Given text

Returning to FIG. 1, the overall operation of the thus-constructed processing apparatus 32 is controlled by a control means 110 e.g. comprised of a computer. A computer program for performing the operation is stored in a storage medium 112 such as a flexible disk, a CD (compact disk), a hard disk, a flash memory or a DVD.
Though the above-described processing apparatus has the following features: the exhaust port 52 of the processing container 44 has a long length equal to or longer than the length of the support structure (wafer boat) 38; and no large space is provided in the top and bottom areas of the support structure 38, it is possible to apply only one of the two features in the conventional processing apparatus shown in FIGS. 12 and 13.
<Operation>
A film-forming processing, carried out by using the thus-constructed processing apparatus 32, will now be described. The following description illustrates the formation of a film, e.g. a ZrOx film, by the ALD method comprising a repetition of the cycle of supplying a raw material gas, e.g. zirconium tetramethyl, and an oxidizing gas, e.g. ozone, each in a pulsed manner for a predetermined time period. N₂gas, for example, is used as a purge gas.
First, the support structure 38 comprised of the wafer boat, holding a large number of, for example 50 to 150, 300-mm wafers W at room temperature, is raised and loaded into the processing container 44 of the processing container structure 34, which has been brought to a predetermined temperature, and then the processing container 44 is hermetically closed by closing the bottom opening of the manifold 54 with the lid 36.

Required actions
a – Transcribe part of the passage on the film-forming apparatus. Begin at the words "Returning to FIG." and stop after "FIGS. 12 and 13.".
b – Write the next part of the passage on the film-forming apparatus, picking up after its last sentence.

Supplied data
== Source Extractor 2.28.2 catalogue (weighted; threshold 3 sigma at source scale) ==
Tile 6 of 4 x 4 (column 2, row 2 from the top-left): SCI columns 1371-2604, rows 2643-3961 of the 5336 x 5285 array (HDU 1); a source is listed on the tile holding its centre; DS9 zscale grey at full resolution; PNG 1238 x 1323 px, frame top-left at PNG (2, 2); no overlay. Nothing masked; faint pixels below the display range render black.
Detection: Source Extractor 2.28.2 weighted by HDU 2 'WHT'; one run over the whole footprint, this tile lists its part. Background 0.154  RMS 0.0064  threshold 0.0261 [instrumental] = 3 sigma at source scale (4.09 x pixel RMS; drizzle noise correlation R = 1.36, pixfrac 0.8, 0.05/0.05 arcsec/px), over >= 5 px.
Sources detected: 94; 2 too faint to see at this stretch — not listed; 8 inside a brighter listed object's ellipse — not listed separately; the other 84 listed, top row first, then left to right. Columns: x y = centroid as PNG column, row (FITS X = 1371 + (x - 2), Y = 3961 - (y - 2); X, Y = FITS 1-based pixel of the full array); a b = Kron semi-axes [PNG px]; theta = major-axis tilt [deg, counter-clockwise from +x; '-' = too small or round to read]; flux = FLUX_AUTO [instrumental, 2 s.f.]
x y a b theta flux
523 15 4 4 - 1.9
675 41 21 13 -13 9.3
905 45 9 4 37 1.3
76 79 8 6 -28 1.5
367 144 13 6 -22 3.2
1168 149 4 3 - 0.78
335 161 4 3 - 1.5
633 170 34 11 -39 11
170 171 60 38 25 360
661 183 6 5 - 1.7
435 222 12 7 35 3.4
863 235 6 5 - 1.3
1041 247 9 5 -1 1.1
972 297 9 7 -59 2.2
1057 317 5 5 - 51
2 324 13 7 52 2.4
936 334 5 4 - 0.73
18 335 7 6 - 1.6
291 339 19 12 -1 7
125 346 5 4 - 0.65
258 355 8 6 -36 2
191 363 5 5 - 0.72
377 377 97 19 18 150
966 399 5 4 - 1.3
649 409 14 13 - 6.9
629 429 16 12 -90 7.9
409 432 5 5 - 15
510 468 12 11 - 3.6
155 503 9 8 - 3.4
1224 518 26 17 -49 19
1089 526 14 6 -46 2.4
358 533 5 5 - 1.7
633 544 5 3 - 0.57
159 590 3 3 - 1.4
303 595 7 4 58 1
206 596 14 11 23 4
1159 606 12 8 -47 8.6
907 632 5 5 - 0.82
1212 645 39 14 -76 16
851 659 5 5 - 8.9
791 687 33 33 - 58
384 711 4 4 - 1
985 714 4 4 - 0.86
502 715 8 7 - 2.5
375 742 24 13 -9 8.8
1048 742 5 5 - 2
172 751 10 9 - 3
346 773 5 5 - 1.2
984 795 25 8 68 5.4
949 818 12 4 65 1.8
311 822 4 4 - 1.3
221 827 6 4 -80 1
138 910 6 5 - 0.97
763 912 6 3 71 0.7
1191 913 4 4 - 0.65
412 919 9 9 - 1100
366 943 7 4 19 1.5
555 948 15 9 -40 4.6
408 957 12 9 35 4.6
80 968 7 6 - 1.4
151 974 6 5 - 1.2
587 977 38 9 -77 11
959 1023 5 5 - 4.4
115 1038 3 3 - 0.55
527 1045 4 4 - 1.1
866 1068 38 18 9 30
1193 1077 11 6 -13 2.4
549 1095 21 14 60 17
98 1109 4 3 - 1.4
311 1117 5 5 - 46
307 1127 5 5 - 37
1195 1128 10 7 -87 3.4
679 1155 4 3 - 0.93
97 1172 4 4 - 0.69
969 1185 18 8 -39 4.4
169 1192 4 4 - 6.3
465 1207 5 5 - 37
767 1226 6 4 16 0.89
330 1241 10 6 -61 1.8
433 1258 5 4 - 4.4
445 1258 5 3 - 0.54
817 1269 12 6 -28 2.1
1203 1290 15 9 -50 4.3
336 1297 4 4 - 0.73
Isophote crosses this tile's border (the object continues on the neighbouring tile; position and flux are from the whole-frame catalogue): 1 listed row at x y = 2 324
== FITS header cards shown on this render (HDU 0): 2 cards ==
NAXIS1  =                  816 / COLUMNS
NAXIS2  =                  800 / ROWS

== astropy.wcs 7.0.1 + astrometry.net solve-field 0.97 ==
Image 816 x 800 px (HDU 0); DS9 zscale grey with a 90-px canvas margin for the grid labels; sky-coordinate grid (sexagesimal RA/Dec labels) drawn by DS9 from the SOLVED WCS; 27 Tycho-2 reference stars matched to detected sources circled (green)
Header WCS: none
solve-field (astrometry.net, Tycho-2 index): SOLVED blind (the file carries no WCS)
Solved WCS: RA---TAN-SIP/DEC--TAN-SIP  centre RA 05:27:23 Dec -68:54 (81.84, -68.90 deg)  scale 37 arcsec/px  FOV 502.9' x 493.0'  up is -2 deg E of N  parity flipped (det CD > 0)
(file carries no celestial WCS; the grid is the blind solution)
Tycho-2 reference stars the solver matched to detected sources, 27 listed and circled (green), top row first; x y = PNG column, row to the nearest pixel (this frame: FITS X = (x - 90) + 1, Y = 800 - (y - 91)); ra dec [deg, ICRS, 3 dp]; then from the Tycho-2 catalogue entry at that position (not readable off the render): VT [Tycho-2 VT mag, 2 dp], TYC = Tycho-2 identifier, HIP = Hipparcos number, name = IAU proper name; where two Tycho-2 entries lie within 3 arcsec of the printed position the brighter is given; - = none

Responses to the tasks
a –
Returning to FIG. 1, the overall operation of the thus-constructed processing apparatus 32 is controlled by a control means 110 e.g. comprised of a computer. A computer program for performing the operation is stored in a storage medium 112 such as a flexible disk, a CD (compact disk), a hard disk, a flash memory or a DVD.
Though the above-described processing apparatus has the following features: the exhaust port 52 of the processing container 44 has a long length equal to or longer than the length of the support structure (wafer boat) 38; and no large space is provided in the top and bottom areas of the support structure 38, it is possible to apply only one of the two features in the conventional processing apparatus shown in FIGS. 12 and 13.

b –
While keeping the interior of the processing container 44 at a predetermined processing pressure by continuously vacuuming the processing container 44, the temperature of the wafers W is raised to a processing temperature by increasing the power supplied to the heating means 42, and the processing temperature is maintained. The raw material gas is supplied from the gas nozzle 76 of the gas introduction means 40, ozone gas is supplied from the gas nozzle 78, and the purge gas is supplied from the gas nozzle 80. More specifically, the raw material gas is ejected horizontally from the gas holes 76A of the gas nozzle 76, ozone gas is ejected horizontally from the gas holes 78A of the gas nozzle 78, and the purge gas is ejected horizontally from the gas holes 80A of the gas nozzle 80. The raw material gas reacts with the ozone gas to form a ZrOx film on the surfaces of the wafers W supported in the rotating support structure 38.
The raw material gas and the oxidizing gas are supplied alternately and repeatedly in a pulsed manner as described above, and a purge period is provided between every consecutive time periods during which the processing gases are supplied. The purge gas is supplied during the purge period to promote discharge of the remaining processing gases. The respective gases, ejected from the gas holes 76A to 80A of the gas nozzles 76 to 80, flow horizontally toward the oppositely-located slit-like exhaust port 52 while passing between the wafers W supported in multiple stages, flow through the exhaust port 52 into the space 84 between the processing container 44 and the cover container 46, and are discharged through the gas outlet 82 to the outside of the processing container structure 34.
The cross-sectional area of the slit-like exhaust port 52 is set within the rage of one to two times the cross-sectional area of the exhaust passage 86 provided with the vacuum pump 90, so that the gases can be smoothly exhausted without allowing the gases to remain in the processing container 44. Because the gas holes 76A to 80A are arranged such that each gas hole lies at the same level as the space between adjacent wafers W, the respective gases flow in substantially laminar flow without causing a turbulent flow in the space between adjacent wafers W.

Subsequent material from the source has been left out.